Quando nasci, Sá Lia, já experiente mãe de oito filhos, ajudou minha mãe com os primeiros banhos e a curar meu umbigo. Uma ajuda que pouco se vê hoje entre vizinhos. Ainda na infância, passava horas em sua casa, brincando em seu quintal, cheio de ervas medicinais e hortaliças, ou mesmo conversando com ela por horas a fio. Sentados nas cadeiras que até hoje estão em seu alpendre, falávamos sobre amenidades e assuntos diversos, coisa que só adultos de coração bom conseguem tratar com crianças de quatro ou cinco anos.

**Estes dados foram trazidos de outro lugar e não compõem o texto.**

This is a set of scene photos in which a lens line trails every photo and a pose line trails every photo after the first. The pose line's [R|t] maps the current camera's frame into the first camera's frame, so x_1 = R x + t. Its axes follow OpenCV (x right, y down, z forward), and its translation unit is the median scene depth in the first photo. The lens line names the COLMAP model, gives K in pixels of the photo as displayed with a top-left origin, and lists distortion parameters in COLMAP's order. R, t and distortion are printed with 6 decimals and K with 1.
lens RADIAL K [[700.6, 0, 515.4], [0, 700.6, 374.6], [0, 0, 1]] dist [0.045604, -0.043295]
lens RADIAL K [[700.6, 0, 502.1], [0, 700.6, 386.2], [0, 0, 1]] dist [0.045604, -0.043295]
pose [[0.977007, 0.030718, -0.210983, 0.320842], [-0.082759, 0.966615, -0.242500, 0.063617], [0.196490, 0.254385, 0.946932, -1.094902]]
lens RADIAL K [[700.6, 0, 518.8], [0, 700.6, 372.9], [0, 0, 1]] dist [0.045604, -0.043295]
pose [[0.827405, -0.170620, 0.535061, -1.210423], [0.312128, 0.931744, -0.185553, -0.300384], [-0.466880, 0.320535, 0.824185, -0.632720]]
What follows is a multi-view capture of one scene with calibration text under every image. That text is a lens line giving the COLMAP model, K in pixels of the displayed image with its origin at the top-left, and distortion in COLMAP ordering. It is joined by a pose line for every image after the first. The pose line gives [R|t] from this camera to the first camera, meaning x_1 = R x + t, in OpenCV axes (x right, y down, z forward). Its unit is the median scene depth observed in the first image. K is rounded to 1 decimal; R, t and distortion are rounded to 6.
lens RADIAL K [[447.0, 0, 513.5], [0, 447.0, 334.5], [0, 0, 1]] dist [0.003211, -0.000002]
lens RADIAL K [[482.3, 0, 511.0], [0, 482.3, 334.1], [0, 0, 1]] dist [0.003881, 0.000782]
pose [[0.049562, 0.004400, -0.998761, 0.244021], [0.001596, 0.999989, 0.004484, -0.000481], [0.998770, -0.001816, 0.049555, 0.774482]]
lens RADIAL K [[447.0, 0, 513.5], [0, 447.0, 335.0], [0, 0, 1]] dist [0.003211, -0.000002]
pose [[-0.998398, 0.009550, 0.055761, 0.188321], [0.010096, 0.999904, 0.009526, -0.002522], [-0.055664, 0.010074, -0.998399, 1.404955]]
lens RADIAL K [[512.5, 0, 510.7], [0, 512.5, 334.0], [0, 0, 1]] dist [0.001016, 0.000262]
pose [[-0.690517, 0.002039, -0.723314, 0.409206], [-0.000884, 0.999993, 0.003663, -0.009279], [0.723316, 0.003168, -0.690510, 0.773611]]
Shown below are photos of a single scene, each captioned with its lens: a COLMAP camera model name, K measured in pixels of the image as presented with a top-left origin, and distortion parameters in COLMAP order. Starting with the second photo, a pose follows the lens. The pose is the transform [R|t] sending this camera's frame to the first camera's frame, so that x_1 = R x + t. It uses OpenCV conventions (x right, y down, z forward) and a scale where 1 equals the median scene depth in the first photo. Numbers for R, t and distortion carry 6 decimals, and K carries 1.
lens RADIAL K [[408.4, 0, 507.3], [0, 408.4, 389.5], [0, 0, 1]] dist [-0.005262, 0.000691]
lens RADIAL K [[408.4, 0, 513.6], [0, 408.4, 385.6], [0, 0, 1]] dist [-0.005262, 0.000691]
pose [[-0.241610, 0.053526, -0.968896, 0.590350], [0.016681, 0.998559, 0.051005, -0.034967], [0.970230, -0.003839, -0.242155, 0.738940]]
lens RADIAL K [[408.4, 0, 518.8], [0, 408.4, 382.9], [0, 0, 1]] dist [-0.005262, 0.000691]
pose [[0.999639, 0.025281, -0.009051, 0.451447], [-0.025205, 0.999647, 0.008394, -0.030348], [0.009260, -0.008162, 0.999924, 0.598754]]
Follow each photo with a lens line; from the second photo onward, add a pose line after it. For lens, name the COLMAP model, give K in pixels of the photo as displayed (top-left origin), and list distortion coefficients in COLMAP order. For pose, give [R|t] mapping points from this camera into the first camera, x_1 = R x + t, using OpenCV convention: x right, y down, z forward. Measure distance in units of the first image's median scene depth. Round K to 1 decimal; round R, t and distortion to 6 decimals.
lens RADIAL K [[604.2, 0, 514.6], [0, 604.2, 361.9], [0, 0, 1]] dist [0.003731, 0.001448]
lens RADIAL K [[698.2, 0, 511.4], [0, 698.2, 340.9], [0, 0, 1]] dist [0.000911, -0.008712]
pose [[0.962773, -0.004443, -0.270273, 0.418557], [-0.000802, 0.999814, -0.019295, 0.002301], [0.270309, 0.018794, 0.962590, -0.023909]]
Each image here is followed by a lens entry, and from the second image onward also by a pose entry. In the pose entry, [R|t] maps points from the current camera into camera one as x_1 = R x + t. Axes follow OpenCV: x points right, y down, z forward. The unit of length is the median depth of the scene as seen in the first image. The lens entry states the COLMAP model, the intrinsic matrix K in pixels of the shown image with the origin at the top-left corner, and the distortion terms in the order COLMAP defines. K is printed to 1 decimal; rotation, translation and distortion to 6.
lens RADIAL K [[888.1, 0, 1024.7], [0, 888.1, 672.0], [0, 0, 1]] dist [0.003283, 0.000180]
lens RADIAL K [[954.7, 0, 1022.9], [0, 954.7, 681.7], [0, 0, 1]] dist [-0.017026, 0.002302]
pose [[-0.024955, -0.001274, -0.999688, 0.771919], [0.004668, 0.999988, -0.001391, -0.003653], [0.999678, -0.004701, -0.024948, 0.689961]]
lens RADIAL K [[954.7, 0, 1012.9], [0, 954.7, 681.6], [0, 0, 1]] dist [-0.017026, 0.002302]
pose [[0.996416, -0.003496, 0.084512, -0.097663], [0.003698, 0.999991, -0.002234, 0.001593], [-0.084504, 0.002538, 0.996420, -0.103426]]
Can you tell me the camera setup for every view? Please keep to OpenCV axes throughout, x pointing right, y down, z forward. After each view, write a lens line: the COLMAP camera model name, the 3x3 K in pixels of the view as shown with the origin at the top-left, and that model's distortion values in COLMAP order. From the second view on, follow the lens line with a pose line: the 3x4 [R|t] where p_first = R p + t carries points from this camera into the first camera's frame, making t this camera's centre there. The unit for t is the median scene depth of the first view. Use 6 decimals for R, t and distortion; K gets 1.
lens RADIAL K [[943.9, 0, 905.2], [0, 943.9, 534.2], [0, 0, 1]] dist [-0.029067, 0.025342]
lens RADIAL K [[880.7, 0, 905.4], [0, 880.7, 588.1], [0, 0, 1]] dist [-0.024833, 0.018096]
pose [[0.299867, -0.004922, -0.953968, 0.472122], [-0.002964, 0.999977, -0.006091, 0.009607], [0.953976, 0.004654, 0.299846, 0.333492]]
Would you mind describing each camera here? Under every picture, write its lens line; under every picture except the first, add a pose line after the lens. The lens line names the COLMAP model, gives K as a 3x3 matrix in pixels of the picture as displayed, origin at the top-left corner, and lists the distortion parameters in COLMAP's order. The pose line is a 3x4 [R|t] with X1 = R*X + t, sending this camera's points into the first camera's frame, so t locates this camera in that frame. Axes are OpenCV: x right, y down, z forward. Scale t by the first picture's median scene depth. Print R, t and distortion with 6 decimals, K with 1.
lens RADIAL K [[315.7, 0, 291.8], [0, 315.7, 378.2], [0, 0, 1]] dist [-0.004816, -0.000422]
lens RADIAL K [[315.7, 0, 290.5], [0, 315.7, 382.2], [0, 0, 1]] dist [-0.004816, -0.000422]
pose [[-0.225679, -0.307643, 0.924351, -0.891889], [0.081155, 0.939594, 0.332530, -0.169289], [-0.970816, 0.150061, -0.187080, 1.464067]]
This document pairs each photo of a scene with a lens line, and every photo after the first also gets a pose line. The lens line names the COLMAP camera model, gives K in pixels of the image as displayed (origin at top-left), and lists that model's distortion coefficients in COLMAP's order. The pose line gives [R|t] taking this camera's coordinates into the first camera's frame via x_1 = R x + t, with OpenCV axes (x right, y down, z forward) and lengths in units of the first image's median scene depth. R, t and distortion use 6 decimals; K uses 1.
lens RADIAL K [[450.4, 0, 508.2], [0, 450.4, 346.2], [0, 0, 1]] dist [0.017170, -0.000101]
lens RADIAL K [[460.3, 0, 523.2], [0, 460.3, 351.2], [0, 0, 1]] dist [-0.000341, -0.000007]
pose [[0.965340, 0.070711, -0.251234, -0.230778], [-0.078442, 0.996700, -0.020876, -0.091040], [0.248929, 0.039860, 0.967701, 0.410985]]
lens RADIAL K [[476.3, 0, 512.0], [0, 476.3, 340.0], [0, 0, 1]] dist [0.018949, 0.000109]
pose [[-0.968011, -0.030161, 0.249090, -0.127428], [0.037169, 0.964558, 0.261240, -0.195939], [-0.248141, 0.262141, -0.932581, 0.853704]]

Depois que cresci, afastei-me de sua casa, mas continuei com a admiração e observando seus gestos. Além da minha mãe, era comum ver uma de suas filhas sair de casa com uma rosa nas mãos para entregar a algum vizinho.
Quando meu pai faleceu, há nove anos, Sá Lia não foi ao velório por problemas de locomoção. Mas Simone, sua filha mais nova, foi e entregou uma rosa enorme para minha mãe, que a colocou sobre o peito do meu pai. Não me esqueço disso porque fui às lágrimas ao relembrar do gesto repetido em tantas vezes em momentos de alegria.
Na última quinta-feira (31), Sá Lia faleceu, aos 75 anos. Deixou o marido, Sô Duir, com quem viveu por 57 anos. Deixou ainda filhos, netos, sobrinhos e muitos amigos. Ao me comunicar da morte da vizinha, minha mãe me pediu para levar dois botões de rosa, já que não há mais jardim na casa dela. No velório, ela pessoalmente as depositou entre as mãos da amiga, com ajuda da mesma Simone, que foi às lágrimas, como eu fui no velório do meu pai.
Nesses tempos de intolerância, violência sem limites e mais atenção à vida virtual e às redes sociais do que com os vizinhos de porta, o exemplo da amizade de minha mãe e Sá Lia funciona como alerta: precisamos de mais delicadeza. Se a palavra ensina, o exemplo arrasta. Nunca foi tão importante sermos mais nobres e menos rudes com os outros. A gentileza não sai de moda e deve ser permanente. Na era de Donald Trump, Jair Bolsonaro e pedidos de intervenção militar, a lembrança das flores trocadas acende as esperanças de tempos melhores.